Des militaires ont annoncé à la télévision tôt ce dimanche avoir «démis de ses fonctions» le président Patrice Talon. Selon l’entourage du dirigeant, la situation est sous contrôle et les mutins ont été repoussés de la résidence présidentielle.

Une tentative de coup d’Etat qui tourne court. Des militaires ont occupé le siège de la télévision publique à Cotonou, au Bénin, tôt ce dimanche 7 décembre, et annoncé avoir «démis de ses fonctions» le président, Patrice Talon. Mais le dirigeant de 67 ans, qui doit passer la main en avril prochain après dix années au pouvoir, est en sécurité, et l’armée reprend progressivement le contrôle de la situation. Selon le média spécialisé Jeune Afrique, les putschistes ont d’abord tenté de prendre d’assaut la résidence de Patrice Talon à Cotonou, capitale économique et plus grande ville du Bénin. Ils ont été repoussés. Des hélicoptères survolent désormais la cité portuaire, quadrillée par les soldats.
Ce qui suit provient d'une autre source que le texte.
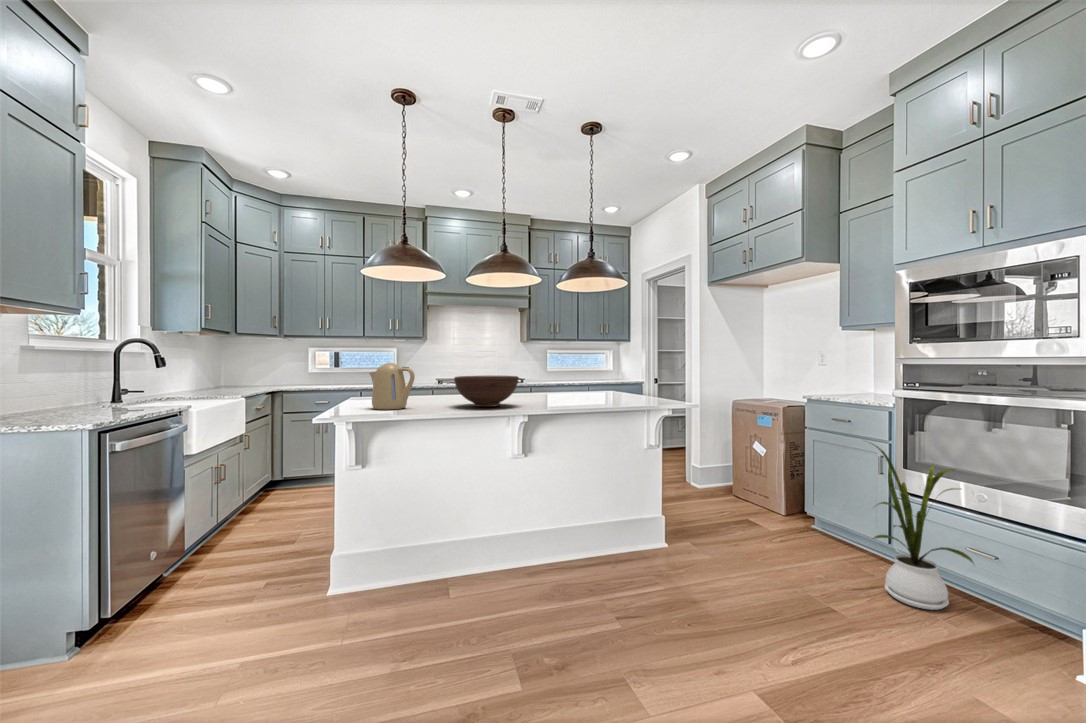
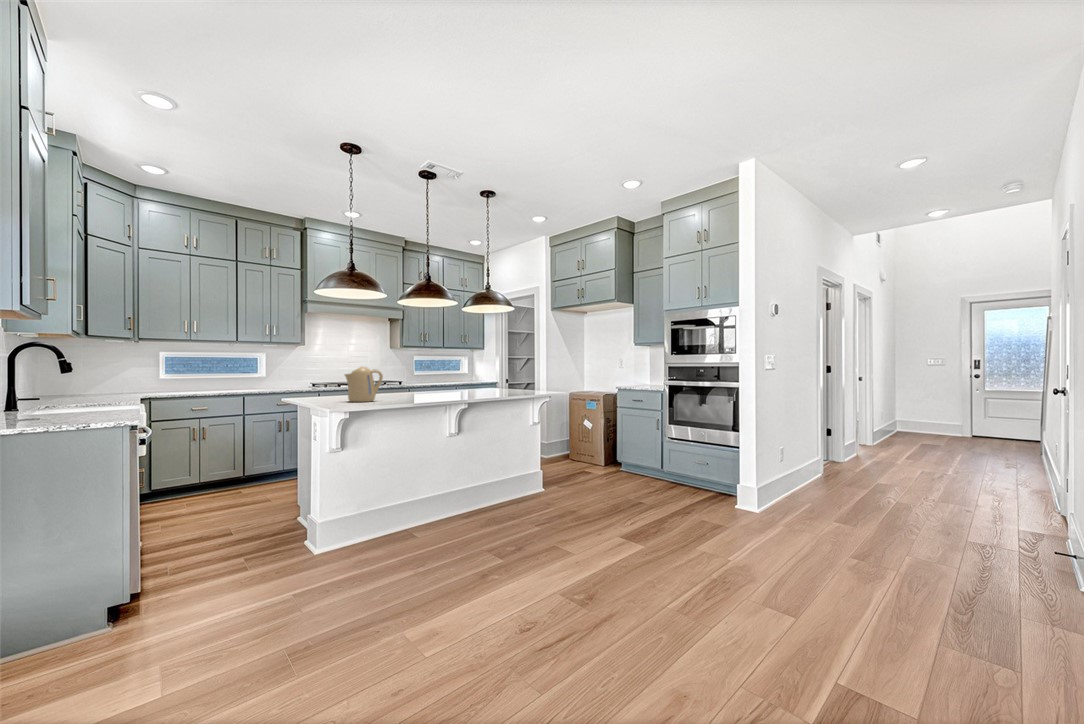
fruit bowl: present [454,376,519,407] -> none [407,376,455,398]
house plant: present [872,444,973,610] -> none [650,409,699,494]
«Il s’agit d’un groupuscule de personnes qui ont uniquement la télévision. L’armée régulière reprend le contrôle. La ville et le pays sont totalement sécurisés, le président et sa famille aussi», déclare à l’AFP une source militaire proche du pouvoir. A la télévision, les putschistes, qui seraient dirigés par le lieutenant-colonel Pascal Tigri, ont déclaré avoir mis en place un «comité militaire pour la refondation». Ils ont annoncé la suspension de la Constitution et de toutes les institutions et partis politiques, ainsi que la fermeture des frontières du Bénin. Causes de leur rébellion, ont-ils expliqué, «la gouvernance de Patrice Talon et la privation de certains citoyens de leur droit de faire le choix de leur candidat», mais aussi le «vote de lois crisogènes» et l’incarcération ou «le renvoi en exil de certains citoyens».
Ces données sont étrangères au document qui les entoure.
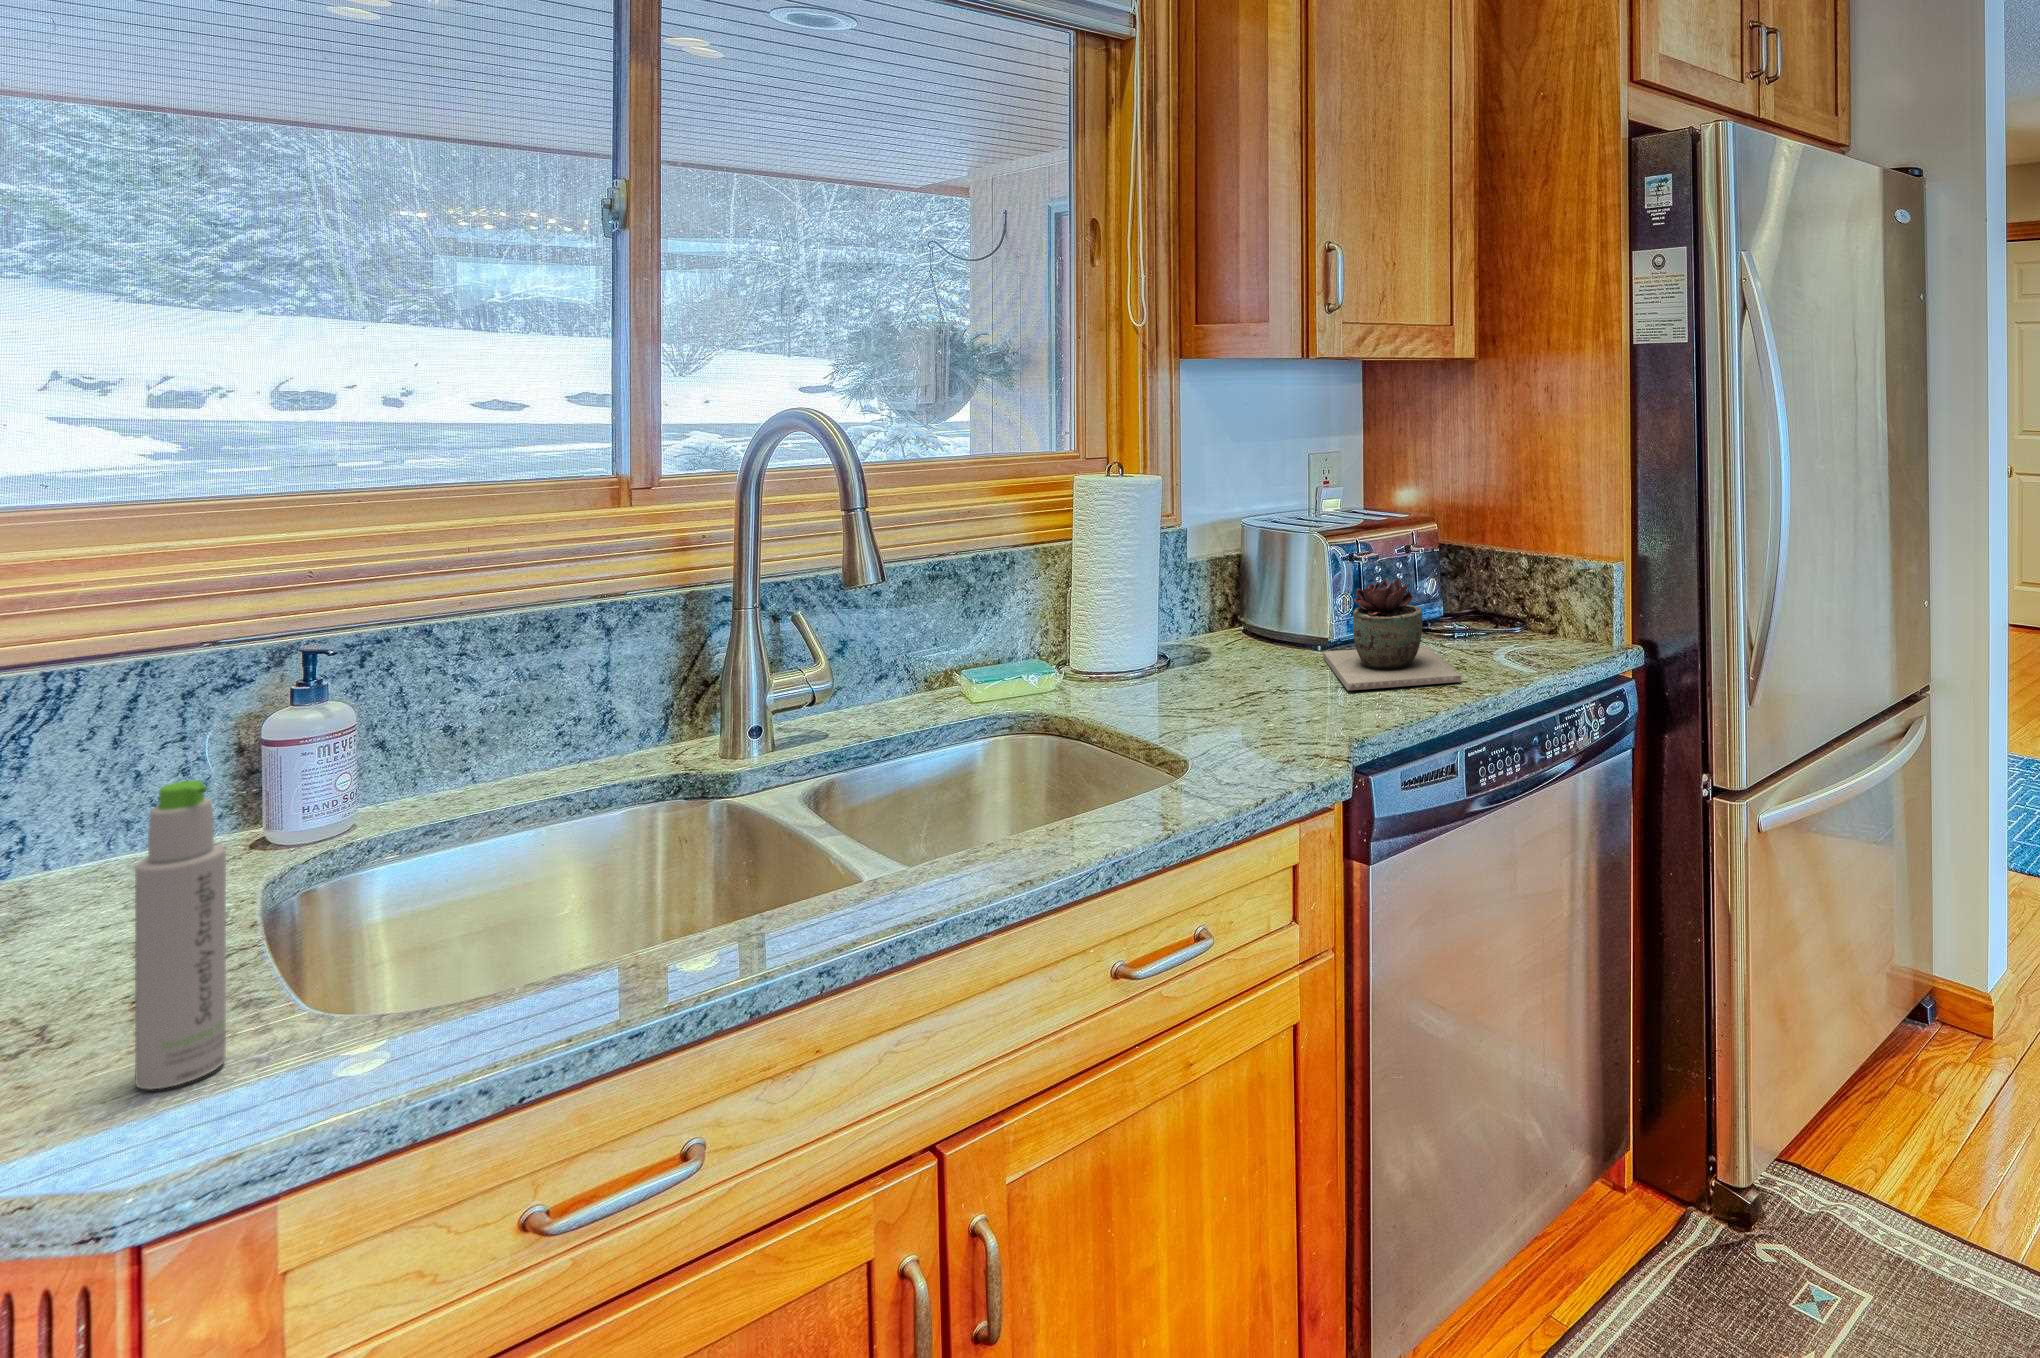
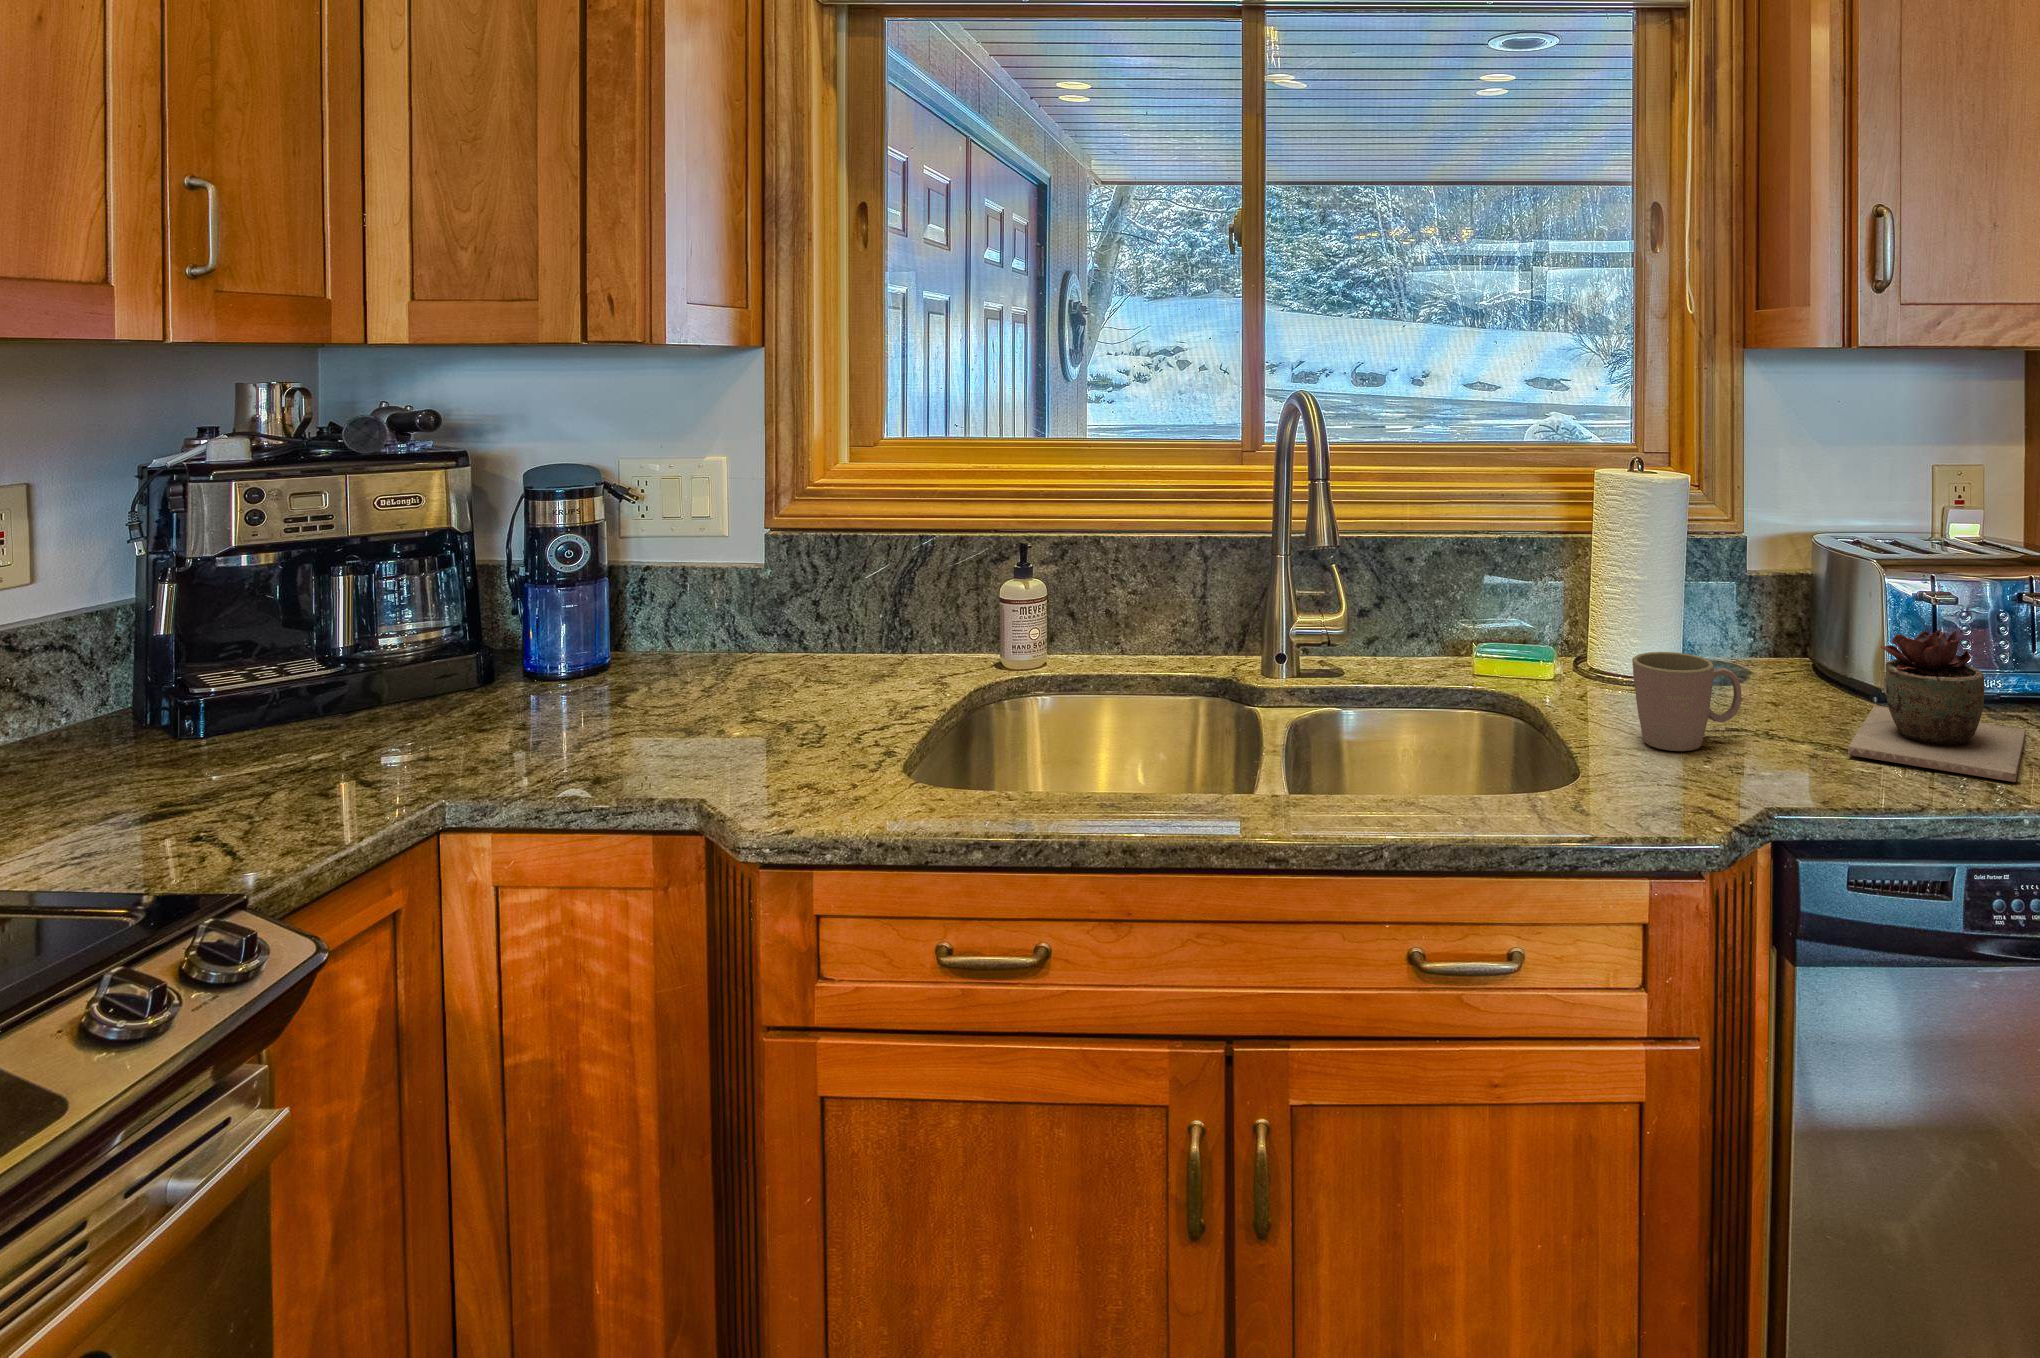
mug: none [1179,634,1265,722] -> present [1632,652,1742,751]
bottle: present [135,780,226,1089] -> none [802,604,843,789]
L’ambassade de France a rapporté sur le réseau social X que «des coups de feu ont été signalés à Camp Guezo, à proximité du domicile du président de la République», à Cotonou. Elle a appelé les Français à rester à leurs domiciles «par mesure de sécurité». Réélu en 2021, Patrice Talon ne se représente pas lors de la prochaine élection présidentielle, qui aura lieu en avril. Il a désigné un dauphin en la personne de Romuald Wadagni, ministre de l’Economie et des Finances depuis 2016. Le principal parti d’opposition est écarté de la course qui opposera la formation au pouvoir et un opposant dit «modéré». S’il est salué pour le développement économique du Bénin, Patrice Talon est régulièrement accusé par ses détracteurs d’avoir opéré un virage autoritaire dans un pays autrefois salué pour le dynamisme de sa démocratie.